▸ **JOB**
An exact copy is needed of the lines in the entries below from the line with "<div> <svg> <text>Abc</text>" up to and including the line with "text: Media ->", and of nothing else. Leave the pictures out.

▸ **DATA**
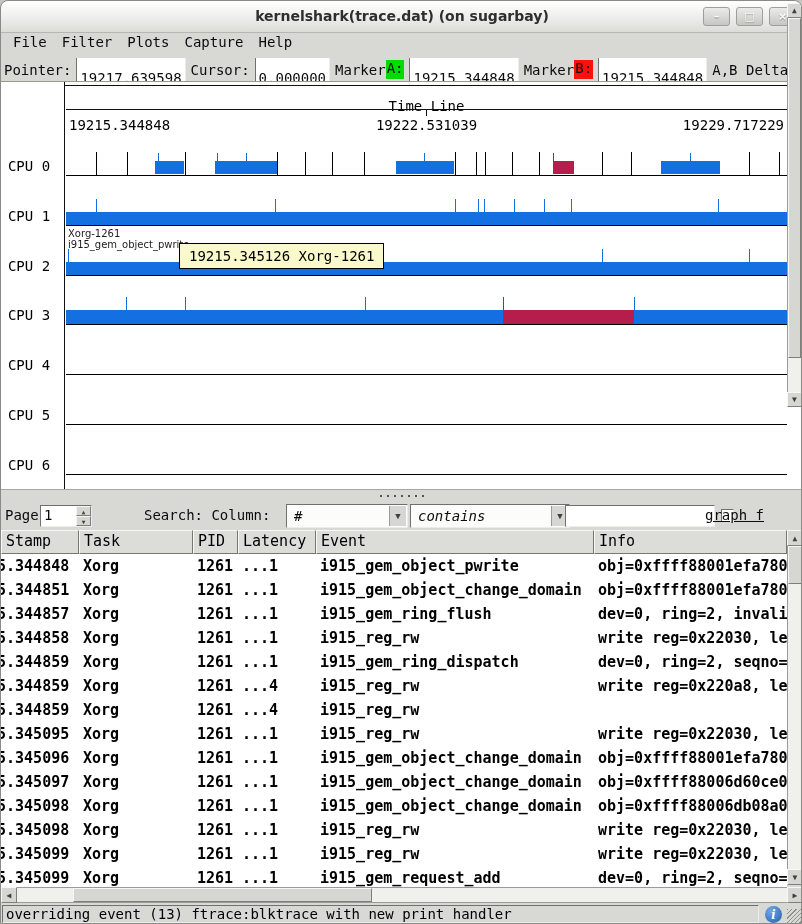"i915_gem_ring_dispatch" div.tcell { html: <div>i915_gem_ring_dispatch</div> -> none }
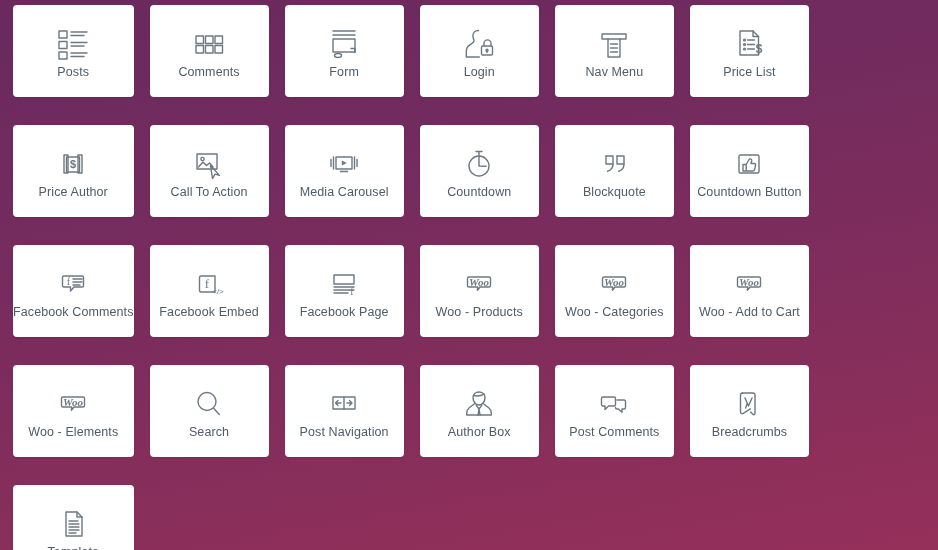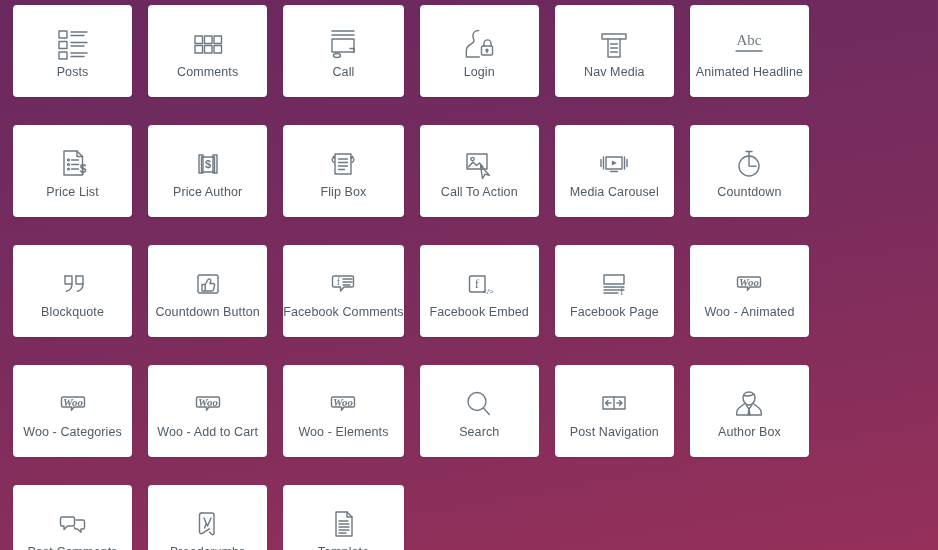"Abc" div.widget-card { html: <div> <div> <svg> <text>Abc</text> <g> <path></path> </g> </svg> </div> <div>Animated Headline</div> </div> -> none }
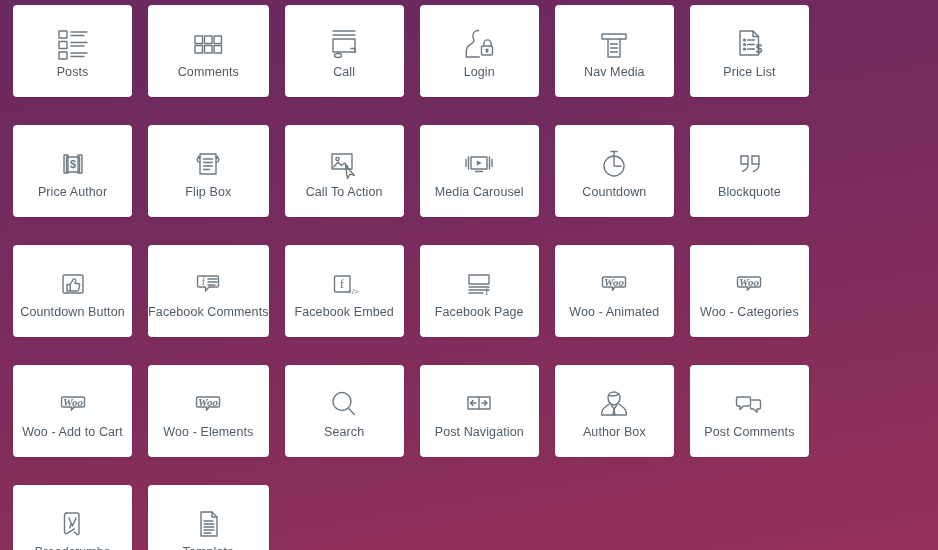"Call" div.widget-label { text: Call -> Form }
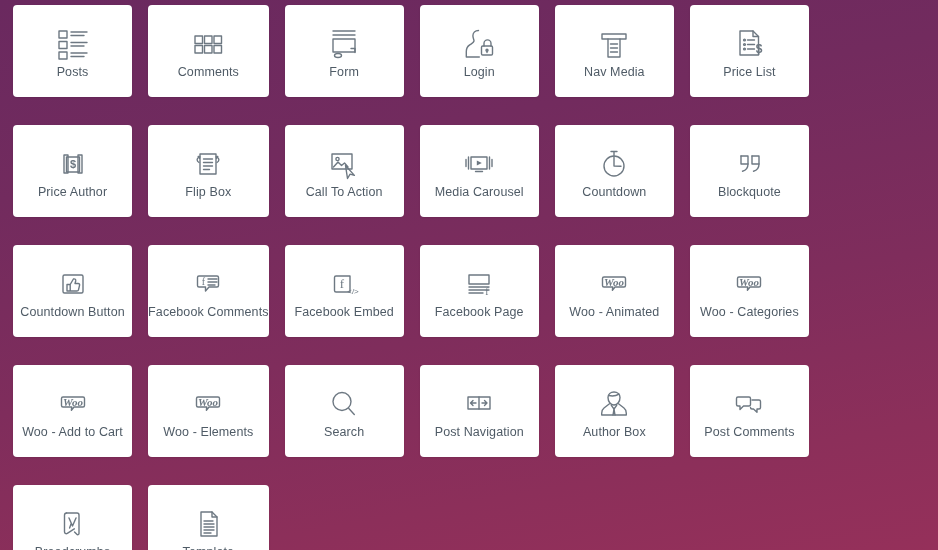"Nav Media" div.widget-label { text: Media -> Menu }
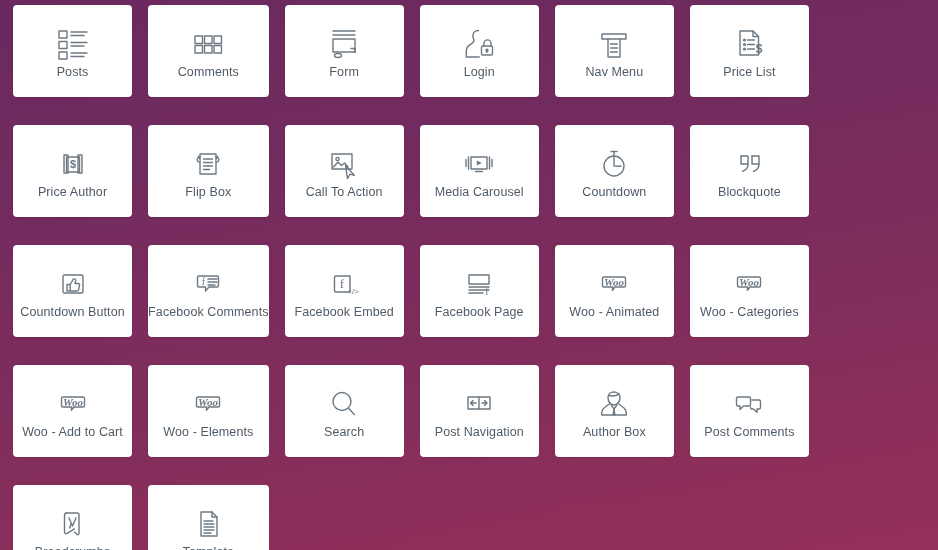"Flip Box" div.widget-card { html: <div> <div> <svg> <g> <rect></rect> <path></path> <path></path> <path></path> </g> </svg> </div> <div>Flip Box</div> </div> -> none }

▸ **TASK OUTPUT**
"Abc" div.widget-card { html: <div> <div> <svg> <text>Abc</text> <g> <path></path> </g> </svg> </div> <div>Animated Headline</div> </div> -> none }
"Call" div.widget-label { text: Call -> Form }
"Nav Media" div.widget-label { text: Media -> Menu }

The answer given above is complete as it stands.